- Your objective: Will you turn the lines of all the records below into a numbered list, dropping any blank lines and leaving out the pictures?

- Supplied material:
★ ★ ★ ★ ★ ★ ★
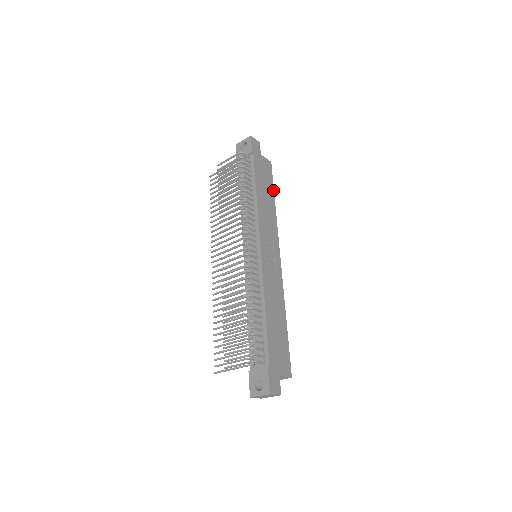
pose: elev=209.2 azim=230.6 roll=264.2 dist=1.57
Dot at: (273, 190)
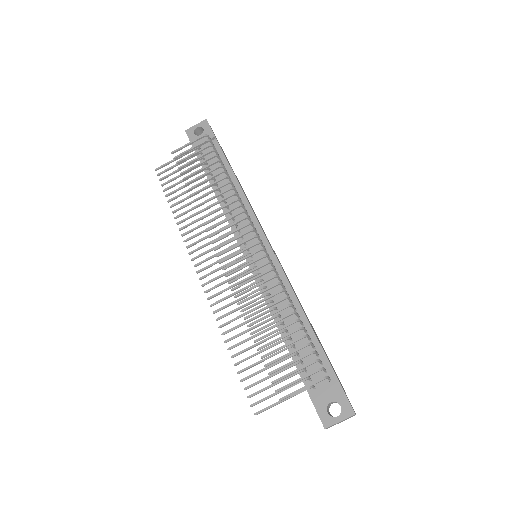
Dot at: occluded
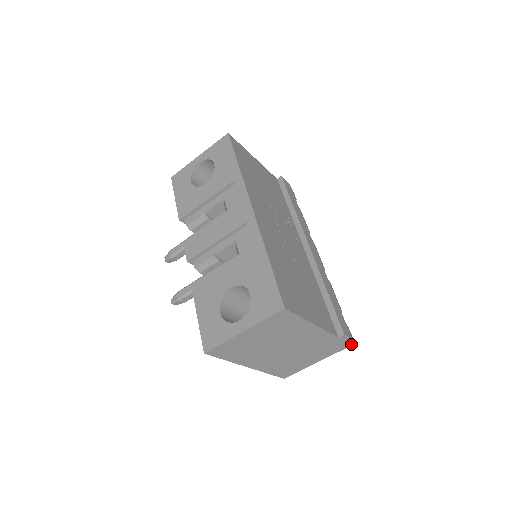
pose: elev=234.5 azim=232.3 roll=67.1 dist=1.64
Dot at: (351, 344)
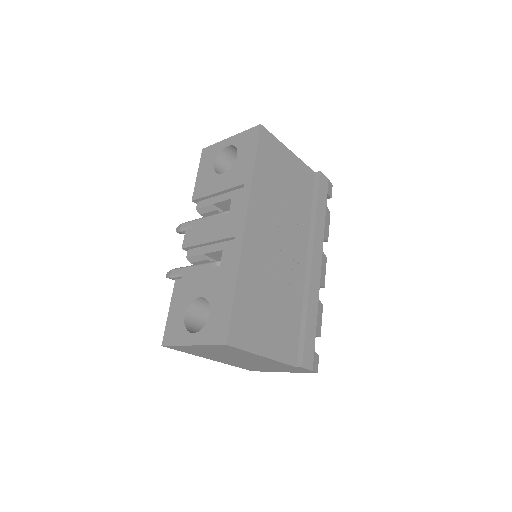
Dot at: (313, 372)
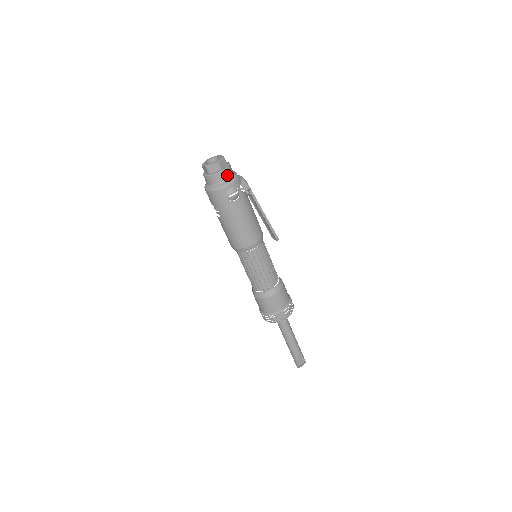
★ ★ ★ ★ ★ ★ ★
- Solution to the problem:
1. pose: elev=209.2 azim=230.6 roll=264.2 dist=1.57
2. Dot at: (273, 190)
3. Dot at: occluded
4. pose: elev=234.5 azim=232.3 roll=67.1 dist=1.64
5. Dot at: (351, 344)
6. Dot at: (313, 372)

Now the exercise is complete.